Pay only $50 pesos for locals or $100 pesos for foreigners at the main entrance, grab your hard hat and life jacket which are included in the admission price and take a pleasant jaunt back a few hundred feet down a well-maintained walkway through what remains of the jungle in Playa, among a variety of singing birds, lush green trees and canopy of winding vines. My mind began to imagine what it would have been like for the Mayans living in the jungle. How did they manage to navigate through the thick brush amid a myriad of crawling creatures?
The walkway continues to the mouth of the cave, past some low ceilings where one has to duck (hence the hard hats). The cave opens to a center courtyard with tall trees rising into the jungle and a variety of singing birds which sound like monkeys. The cenote then continues deeper, greeting visitors with a ceiling of stalactites, which almost looks like something out of a horror movie.
Janet, Marilou and I customarily explored the dry part of the cenote on the well-marked path, appreciating the intricate limestone formations, which are ornate and sizable. However, my primary desire besides getting out of the office on a Friday was to take a cool dip into the very fresh crystal clear water. We spent about 1/2 hour in the water which ranges from several inches deep to way over my head. Snorkelers can appreciate a stone replica of the Virgin of Guadeloupe in the water at the bottom at the back of the cenote. It takes a bit of luck and a bit of courage to actually find the carving, but it is well worth the visit. The swim also affords the opportunity to better explore up close the limestone formations which are just as worthy as almost any other cenote we’ve visited.

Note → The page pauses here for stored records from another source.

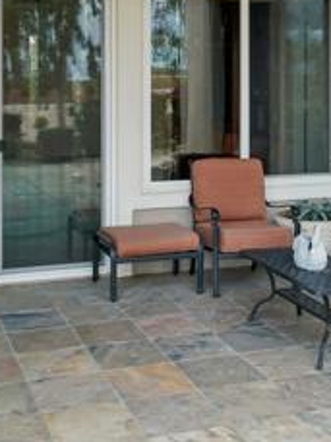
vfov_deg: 30.4
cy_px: 82
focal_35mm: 62
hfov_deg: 23.6
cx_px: 190
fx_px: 790
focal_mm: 23
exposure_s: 1/30
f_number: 8
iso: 160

After visiting the first cave, we exited the cenote, past the main entrance to visit a second one next door which is actually part of the same attraction. The second one is accessed by a winding staircase that ends at a ceremonial alter which appears to be autentic. The water in the second cenote was much cloudier. (We could not see the bottom.) Regardless, it was well worth the jaunt as the rock formations on the walls were this white milky color which almost looked haunting.
In short I’d say Cenote Chaak-Tuk is well worth the very short trip down Juarez for some local cenote fun. We will surely be returning to help cool off during the hot summer. As winter approaches us locals find the cenote water too cool, so we will have to visit now as we won’t be going back until next summer.